Fast forward to the present where it seems that government shutdowns or the threat of a shutdown is a regular occurrence.  Take for instance my state of Pennsylvania, where on June 30, 2015, Governor Tom Wolf vetoed the budget bill passed by the General Assembly.  It is three months later and the state of Pennsylvania is still operating without a budget.  Just yesterday (9/29) Governor Wolf vetoed a stopgap spending bill.  While most governmental functions continue, billions of dollars are not flowing to public schools and other social services providers.  Caught in this budget impasse are food banks, pantries and other emergency food providers who rely on food from the state food purchase program.  Typically food banks and pantries participating in the state food purchase program receive a line of credit which can be drawn down to purchase food to be used for distribution at the food bank or pantry.  Unfortunately, no emergency food provider has received their current fiscal year allotment.

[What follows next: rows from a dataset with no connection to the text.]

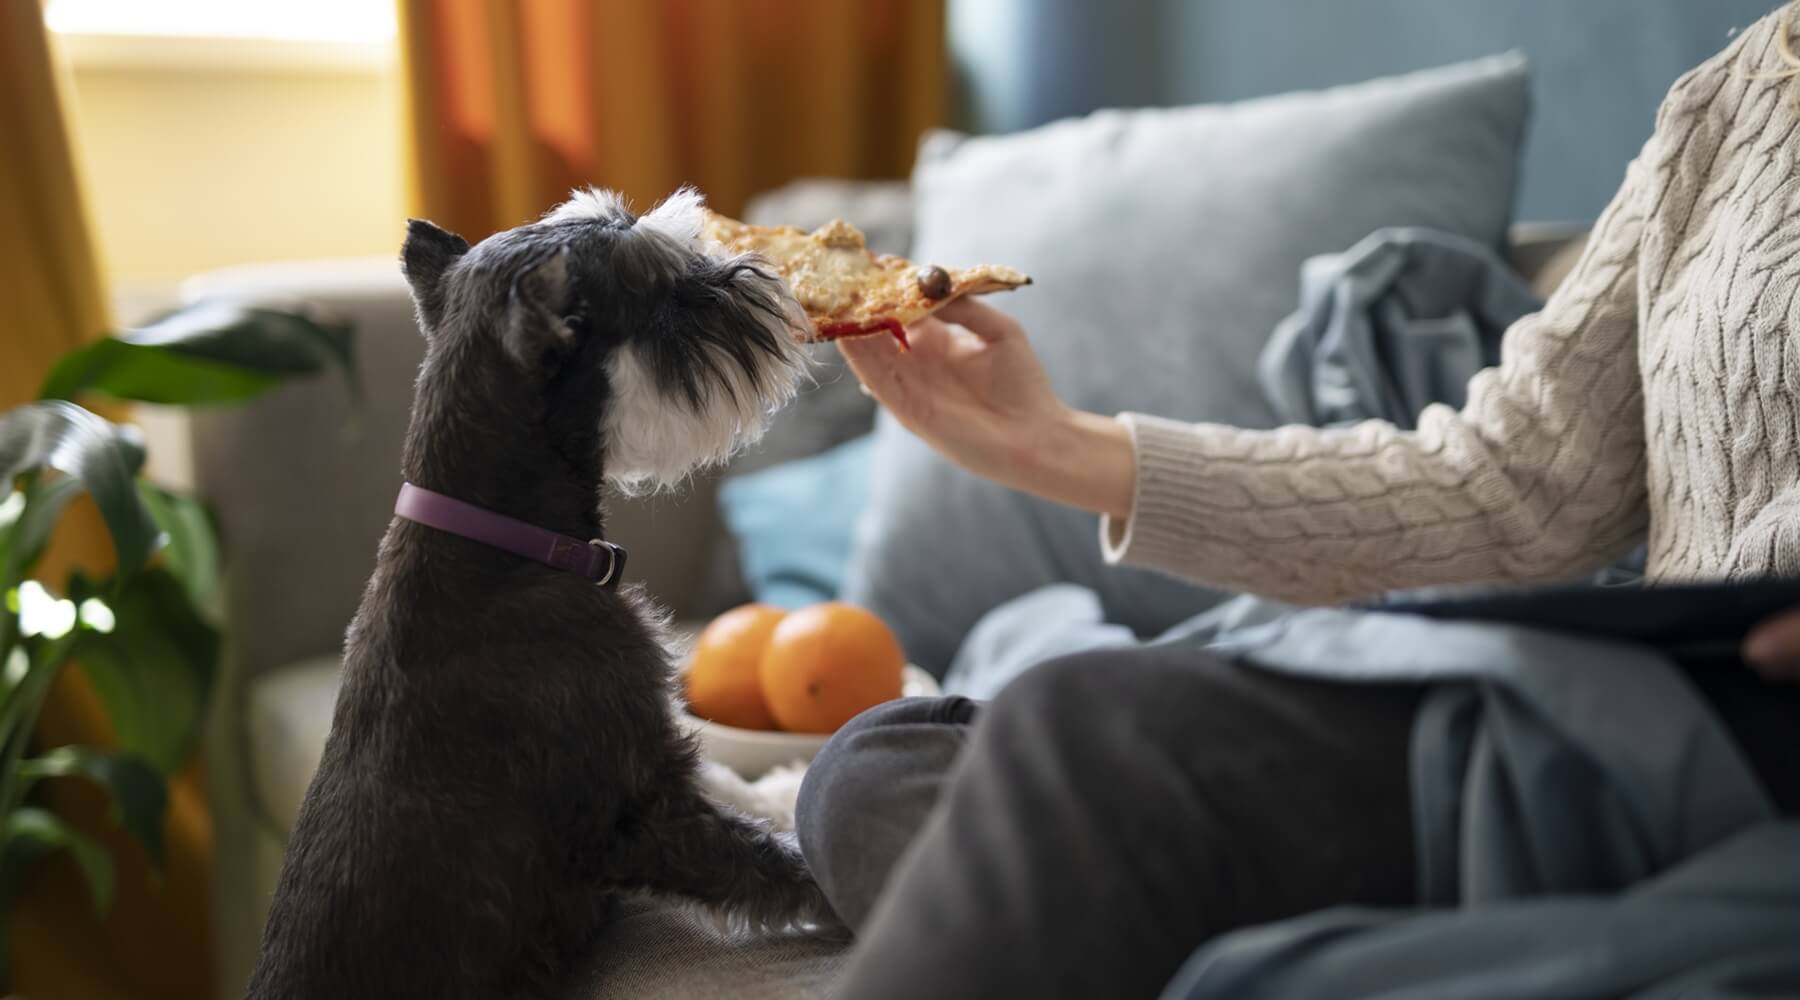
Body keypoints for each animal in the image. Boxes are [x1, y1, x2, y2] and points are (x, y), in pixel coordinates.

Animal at [243, 187, 838, 1000]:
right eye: (659, 293)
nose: (762, 276)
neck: (503, 546)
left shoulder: (656, 754)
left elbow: (734, 784)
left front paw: (787, 785)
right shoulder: (638, 812)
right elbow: (781, 863)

empty shelvesFortunately, not all emergency food providers are feeling the pinch as a result of this budget impasse, due in part to how they are funded.  For instance Philabundance, which is funded mostly with private donations, is probably not feeling the loss of these funds, but at the small food pantry where I volunteered yesterday the effects of the lack of this state funding were readily apparent.  The shelves that hold the state supplied food were only half full.  The pantry had no milk and very little meat, most of which was ground beef.  I have never seen the supplies so depleted!  Clients left the pantry with a smaller supply of food.  Each week that passes without a resolution to this budget stalemate will result in a dwindling supply of state food for this pantry’s clients.

The purpose of this blog post is not to point fingers or lay blame on one side or the other.  Rather, I would like to make readers aware of the consequences resulting from the current unwillingness to compromise that seems to exist at all levels of government.  These are real people, often children, senior citizens and people who are disabled, who are being impacted.  I worry that as a society we are becoming complacent with our politicians’ unwillingness to compromise.  Or even worse, that we view their actions as a virtue.  Unfortunately, there are real life consequences when both sides are unwilling to negotiate.  The time has come for all politicians to get back to the work of governing, and sometimes that means sitting down with someone who has political beliefs different from the ones you hold and working together through compromise to reach a solution.